Парася подумала, что будь сейчас здесь Степан, он бы хохотал от души. Его смех, раскатистый и сильный, был как свежий ветер в жару – уносил потный морок, освежал. Степан и смеялся в голос, и громогласно кричал на нерадивых тружеников – не только у виновных, у слушателей коленки подгибались. Он все делал в полную силу, и мир, когда из него ушел Степан, ослабел, лишился части общей мужской силы, которая и есть опора мира.
Курск
– Анна Еремеевна! – заглянула в ординаторскую медсестра. – Миленькую доставили.
– Поймали? – спросила доктор, оторвавшись от историй болезни, которые заполняла после обхода.
– Сама пришла сдаваться. В третью палату ее положила.
– Хорошо, я к ней загляну.
«И что я буду делать с Миленькой?» – спросила себя Нюраня.

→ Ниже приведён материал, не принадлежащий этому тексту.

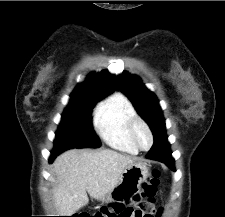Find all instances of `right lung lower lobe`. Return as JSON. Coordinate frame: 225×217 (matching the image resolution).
Returning <instances> with one entry per match:
<instances>
[{"label": "right lung lower lobe", "mask_w": 225, "mask_h": 217, "mask_svg": "<svg viewBox=\"0 0 225 217\" xmlns=\"http://www.w3.org/2000/svg\"><path fill=\"white\" fill-rule=\"evenodd\" d=\"M60 153H58V152H56V151H52L51 152V157H50V159H49V162H52L54 159H55V157L57 156V155H59Z\"/></svg>", "instance_id": "right-lung-lower-lobe-1"}]
</instances>
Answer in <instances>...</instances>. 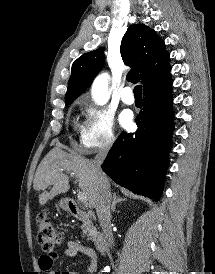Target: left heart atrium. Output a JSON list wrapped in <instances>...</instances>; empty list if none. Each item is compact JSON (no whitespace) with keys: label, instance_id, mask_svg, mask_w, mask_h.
I'll return each mask as SVG.
<instances>
[{"label":"left heart atrium","instance_id":"1","mask_svg":"<svg viewBox=\"0 0 215 274\" xmlns=\"http://www.w3.org/2000/svg\"><path fill=\"white\" fill-rule=\"evenodd\" d=\"M120 124L123 127H128L130 126L131 122H132V115L130 112L128 111H124L121 115H120Z\"/></svg>","mask_w":215,"mask_h":274}]
</instances>
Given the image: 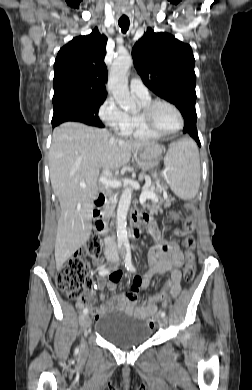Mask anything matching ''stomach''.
I'll return each mask as SVG.
<instances>
[{
    "label": "stomach",
    "instance_id": "stomach-1",
    "mask_svg": "<svg viewBox=\"0 0 252 390\" xmlns=\"http://www.w3.org/2000/svg\"><path fill=\"white\" fill-rule=\"evenodd\" d=\"M162 150L157 147H147L137 151V163L139 167L144 170H150L154 168L161 156Z\"/></svg>",
    "mask_w": 252,
    "mask_h": 390
}]
</instances>
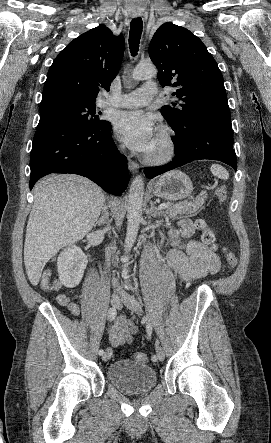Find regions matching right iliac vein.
I'll return each instance as SVG.
<instances>
[{"label": "right iliac vein", "instance_id": "right-iliac-vein-1", "mask_svg": "<svg viewBox=\"0 0 271 443\" xmlns=\"http://www.w3.org/2000/svg\"><path fill=\"white\" fill-rule=\"evenodd\" d=\"M120 301H121V297L119 295H113L111 298V305L113 307H118L120 305ZM112 355V350L111 348H107L104 352V354L102 355V360L103 361H107L111 358Z\"/></svg>", "mask_w": 271, "mask_h": 443}]
</instances>
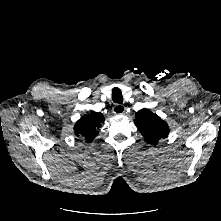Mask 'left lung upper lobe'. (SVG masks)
<instances>
[{"label":"left lung upper lobe","instance_id":"obj_1","mask_svg":"<svg viewBox=\"0 0 221 221\" xmlns=\"http://www.w3.org/2000/svg\"><path fill=\"white\" fill-rule=\"evenodd\" d=\"M135 125L141 131L147 143H157L169 134L167 123L148 109L136 113Z\"/></svg>","mask_w":221,"mask_h":221}]
</instances>
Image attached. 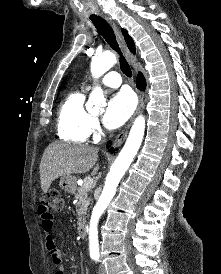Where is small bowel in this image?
Instances as JSON below:
<instances>
[{
	"instance_id": "1",
	"label": "small bowel",
	"mask_w": 221,
	"mask_h": 274,
	"mask_svg": "<svg viewBox=\"0 0 221 274\" xmlns=\"http://www.w3.org/2000/svg\"><path fill=\"white\" fill-rule=\"evenodd\" d=\"M38 213L40 217L41 228L45 238V245L52 259V262L57 266L54 274H65V268L63 266V255L56 245L53 236V223L54 215L50 211L49 207L40 204L38 206Z\"/></svg>"
}]
</instances>
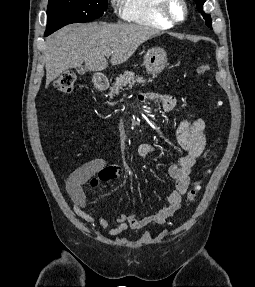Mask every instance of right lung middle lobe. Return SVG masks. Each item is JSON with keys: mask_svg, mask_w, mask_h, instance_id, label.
Listing matches in <instances>:
<instances>
[{"mask_svg": "<svg viewBox=\"0 0 255 287\" xmlns=\"http://www.w3.org/2000/svg\"><path fill=\"white\" fill-rule=\"evenodd\" d=\"M108 0H49L47 28L53 33L71 23H85L101 17L107 10Z\"/></svg>", "mask_w": 255, "mask_h": 287, "instance_id": "obj_1", "label": "right lung middle lobe"}]
</instances>
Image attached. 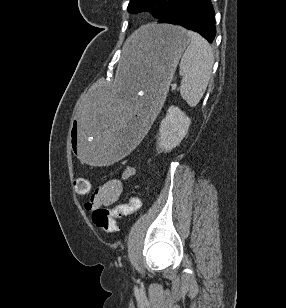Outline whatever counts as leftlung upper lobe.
Returning <instances> with one entry per match:
<instances>
[{
    "label": "left lung upper lobe",
    "instance_id": "obj_1",
    "mask_svg": "<svg viewBox=\"0 0 286 308\" xmlns=\"http://www.w3.org/2000/svg\"><path fill=\"white\" fill-rule=\"evenodd\" d=\"M172 0H130L128 11L135 13L140 11H150L159 18Z\"/></svg>",
    "mask_w": 286,
    "mask_h": 308
}]
</instances>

Двадцать лет назад в семье железнодорожников родилась девочка, которая как нельзя точно соответствовала родовой фамилии – Миленькая. Большущие глаза – распахнутые в удивлении, в ожидании чуда и радости, робкая улыбка не сходит с лица – будто ребенок хочет сделать тебе подарок, но стесняется. Таня Миленькая летом любила собирать цветы и дарила всем букетики, а зимой делала букетики из бумаги. Если Таня видела, что кто-то грустен, печален, хмур, устал, она несла букетик: «Возьмите цветочки!» Она не была умственно отсталой, но из-за своей небесной доброты производила впечатление блаженной. Все бы славно, но у этого ангелоподобного существа имелся врожденный порок сердца. Отчасти поэтому и выразительные глаза на худеньком, бледном до серости личике. Плюс синюшные губы и постоянная одышка. Таня Миленькая не должна была прожить и до десяти лет, однако, не иначе, как молитвами всех тех, кого наивно утешала, не умерла, выросла в девушку – слабую, хрупкую, но вполне сформировавшуюся. И даже вышла замуж за славного парня.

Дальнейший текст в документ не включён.